Cigna has initially denied but has requested that you get a

treatment plan from Dr. Maguire. Also, before that, I would call

the person at Cigna who told you to go ahead and get the

treatment plan. Tell her that you need that in writing to give Dr.

Maguire. Explain that because this is a request/suggestion from

the insurance company is following a denial, the surgeon is

going to want to see that this 'treatment plan' is per Cigna.

If she balks at putting anything in writing (which she undoubtably

will) ASSURE her that you are not trying to trap her or Cigna into

anything; you just want to provide Dr. Maguire that it is legitimate

for him to do a treatment plan and not a waste of his time. At that

point, she might deny that the treatment plan is going to result in

approval. I would ask her then, what the purpose of her

suggestion was? She'll tell you whatever she's going to admit to;

such as, we need to review the procecdure, etc.

Well, whatever she says, you reply that " that's EXACTLY what I

have to provide the surgeon with. We BOTH understand what

Cigna's position is but I need to give the surgeon a reason for

doing this. Surgeon's sit up and take notice of requests made by

insurance companies more that they do patients they may never

see again. "

The point of all this is that insurance companies are notorious

for later denying anything that is not in writing. I hate to say this

but I can visualize you going through the treatment plan with Dr.

Maguire and then having some supervisor later claim that they

never suggested you do it. I've even seen situations where the

person DID get something in writing and then a manager or

supervisor later claims that the person who put it in writing had

no authority to do so, and the agreement is null and void.

Insurance companies can be totally devoid of integrity and ethics

(at their worst).

I'm not trying to depress you, because as a consumer you DO

have rights and CAN make it work for you.
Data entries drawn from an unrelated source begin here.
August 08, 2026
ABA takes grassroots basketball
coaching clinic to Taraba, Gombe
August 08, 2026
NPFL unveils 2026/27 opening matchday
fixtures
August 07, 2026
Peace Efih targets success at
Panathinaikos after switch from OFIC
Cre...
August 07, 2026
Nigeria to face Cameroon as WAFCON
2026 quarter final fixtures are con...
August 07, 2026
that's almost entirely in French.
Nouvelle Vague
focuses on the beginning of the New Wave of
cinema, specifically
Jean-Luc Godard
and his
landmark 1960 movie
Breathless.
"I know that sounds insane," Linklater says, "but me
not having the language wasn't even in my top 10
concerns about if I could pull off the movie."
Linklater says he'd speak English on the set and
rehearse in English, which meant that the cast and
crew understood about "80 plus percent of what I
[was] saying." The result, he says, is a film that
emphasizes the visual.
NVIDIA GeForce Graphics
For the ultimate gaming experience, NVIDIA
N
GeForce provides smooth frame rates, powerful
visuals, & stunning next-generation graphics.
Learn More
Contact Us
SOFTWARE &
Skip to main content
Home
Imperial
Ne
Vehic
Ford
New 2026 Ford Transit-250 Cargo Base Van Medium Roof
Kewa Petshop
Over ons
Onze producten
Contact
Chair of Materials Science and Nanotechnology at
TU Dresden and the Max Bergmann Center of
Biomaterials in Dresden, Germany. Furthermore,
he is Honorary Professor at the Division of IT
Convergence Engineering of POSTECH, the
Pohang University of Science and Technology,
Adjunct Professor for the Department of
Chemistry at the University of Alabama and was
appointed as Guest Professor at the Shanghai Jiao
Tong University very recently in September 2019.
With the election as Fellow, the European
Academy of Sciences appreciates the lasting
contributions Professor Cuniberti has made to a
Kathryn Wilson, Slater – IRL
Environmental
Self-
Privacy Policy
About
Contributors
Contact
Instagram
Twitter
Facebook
I'm just trying to

impress upon you the importance of being an informed

consumer and protecting yourself by having EVERYTHING in

writing. You probably want to have a separate file on 'insurance'

stuff pertaining to WLS.

What's your BMI? If it's close to or over 50 that should be a big

reason for having the DS. Also, the fact that many r-n-y's need to

be revised.

I hope this doesn't discourage you. Fighting an insurance

company CAN be a downer. But! it CAN be done with

perserverance and conviction. The encouraging thing about

HMO's is that they really do treat each patient on a case-by-case

basis. I've sucessfully appealed many denials. The one thing

they won't budge on is approving 'out of network'.

Let me know if I can offer any more assistance.